DATA ROWS »

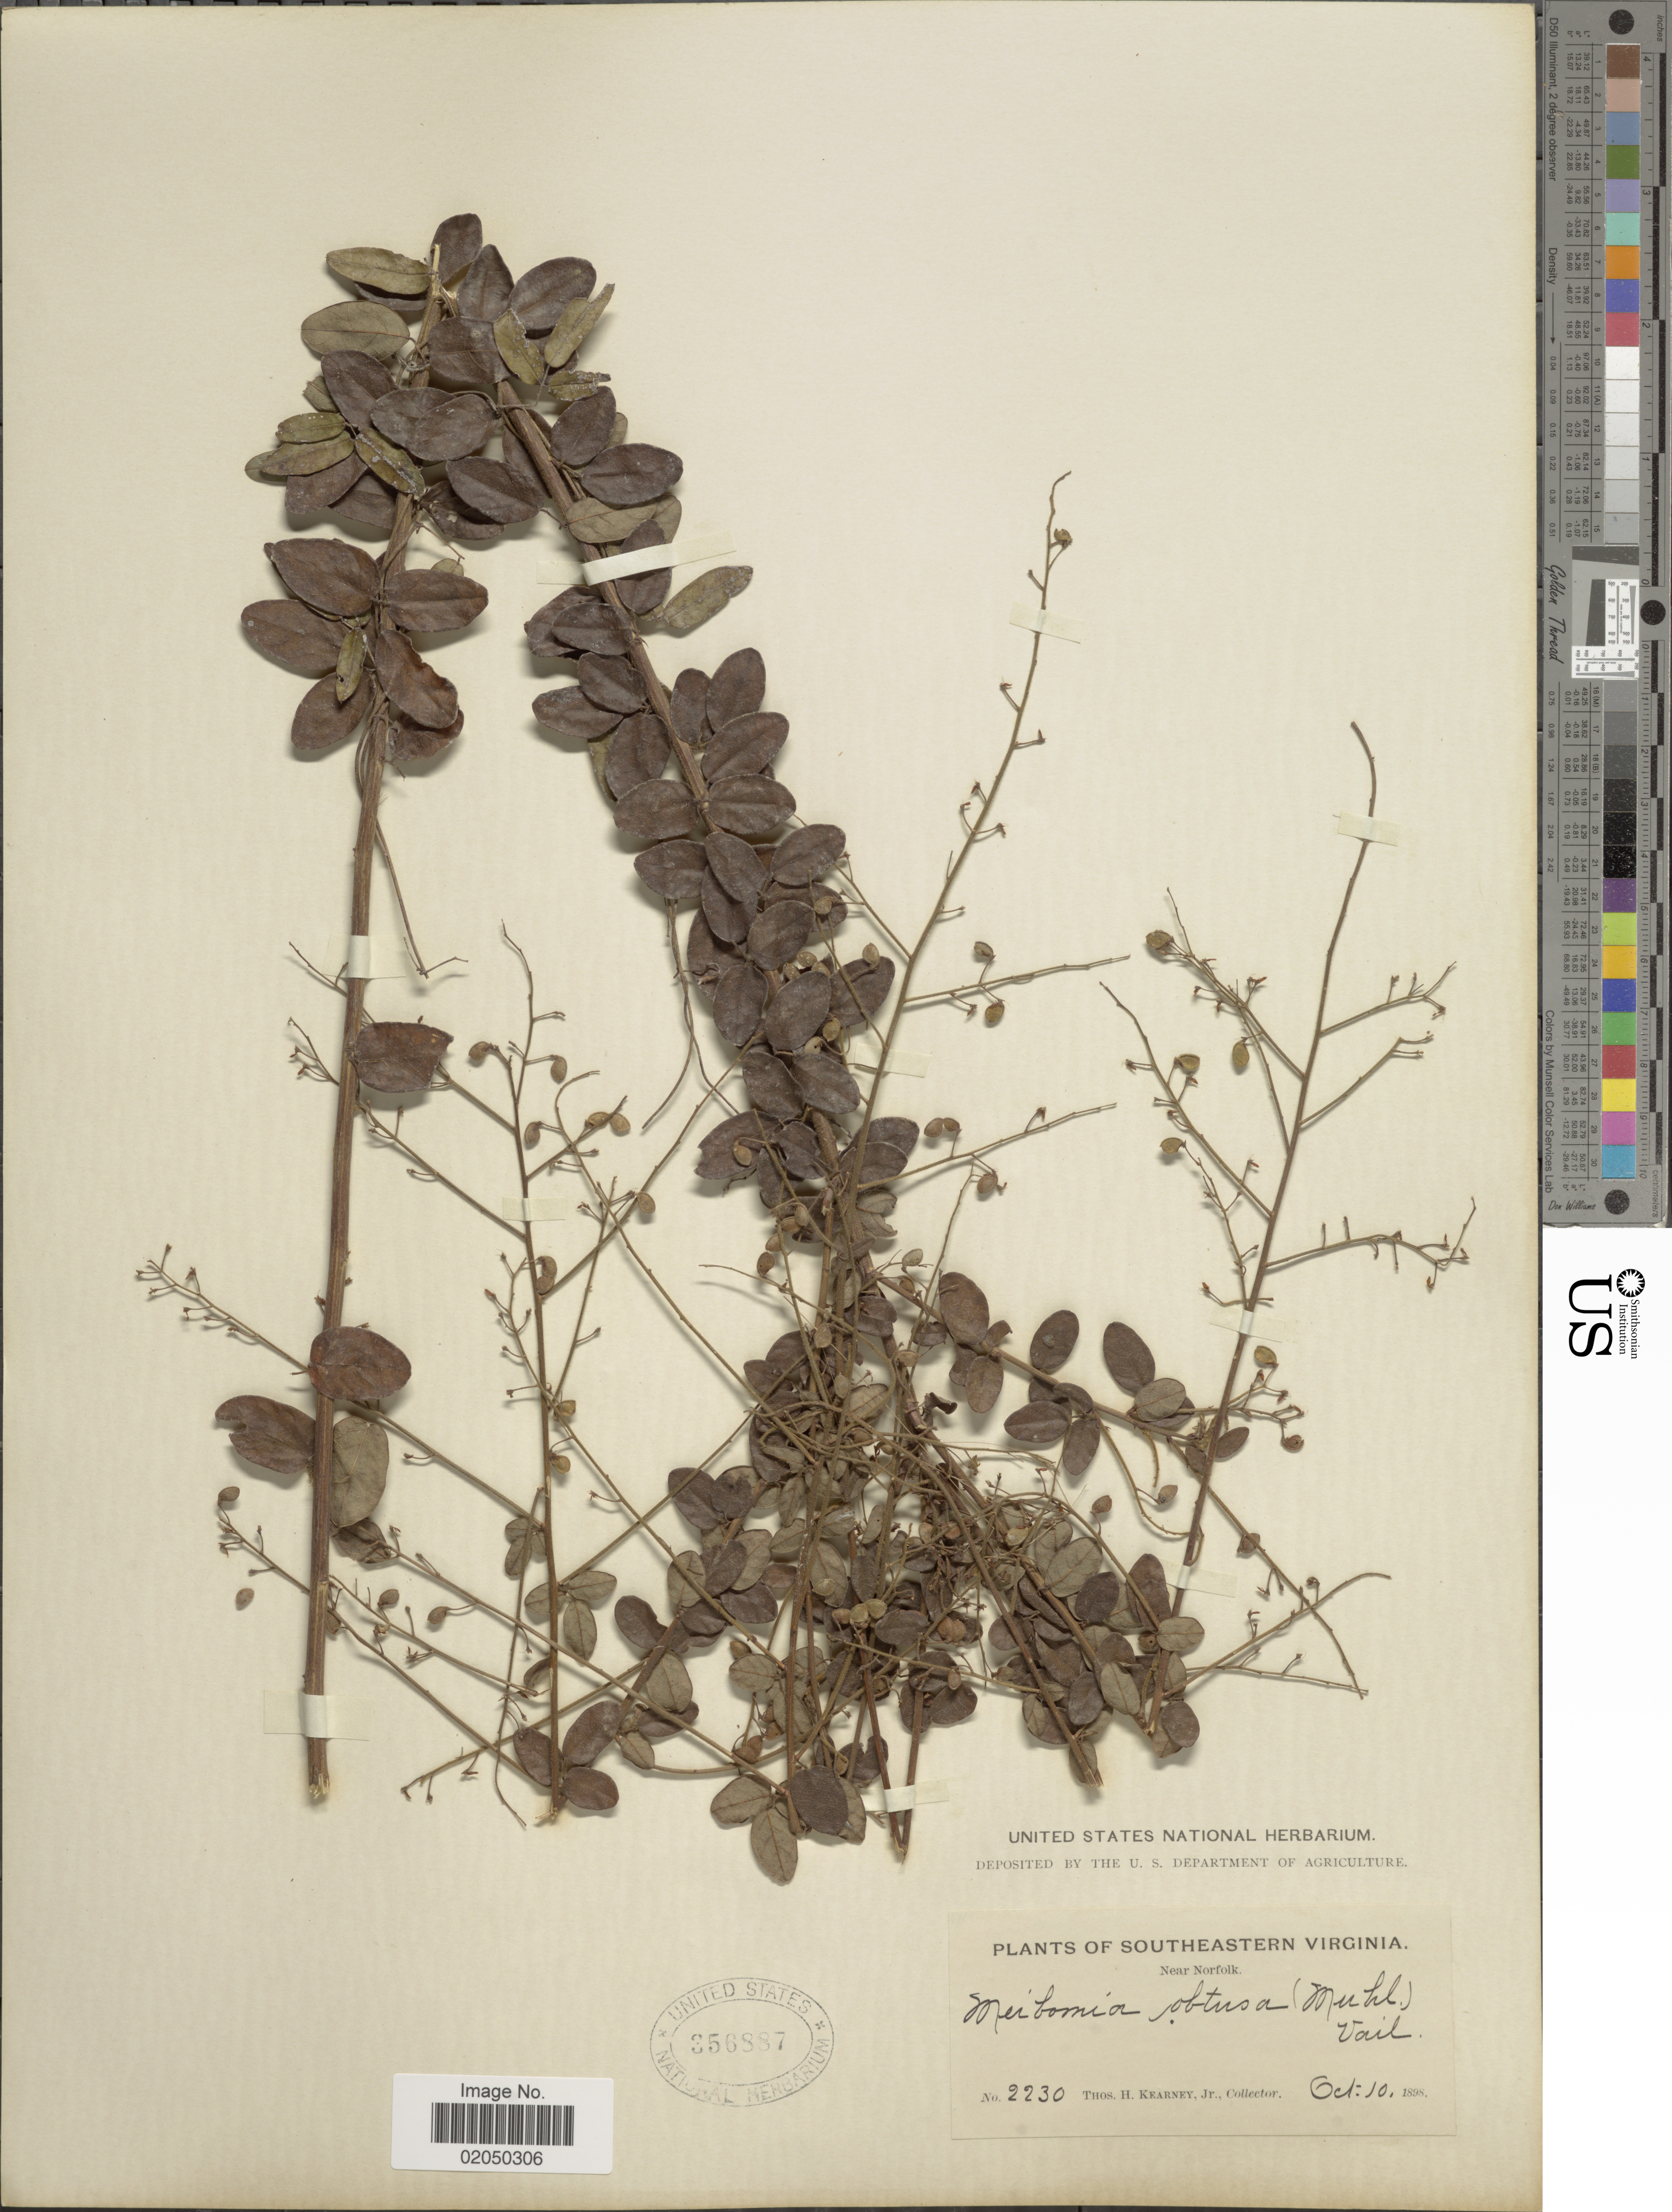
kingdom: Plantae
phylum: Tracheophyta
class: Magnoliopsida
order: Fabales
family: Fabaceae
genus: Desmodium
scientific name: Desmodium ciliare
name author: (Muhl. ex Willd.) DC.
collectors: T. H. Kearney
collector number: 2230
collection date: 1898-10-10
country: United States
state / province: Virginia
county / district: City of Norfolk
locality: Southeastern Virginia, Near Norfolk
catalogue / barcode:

EXERCISE PROMPT » Copy the lines from the one containing "family: Fabaceae" through the one containing "county / district: City of Norfolk", reproducing each exactly.

FINISHED ANSWER »
family: Fabaceae
genus: Desmodium
scientific name: Desmodium ciliare
name author: (Muhl. ex Willd.) DC.
collectors: T. H. Kearney
collector number: 2230
collection date: 1898-10-10
country: United States
state / province: Virginia
county / district: City of Norfolk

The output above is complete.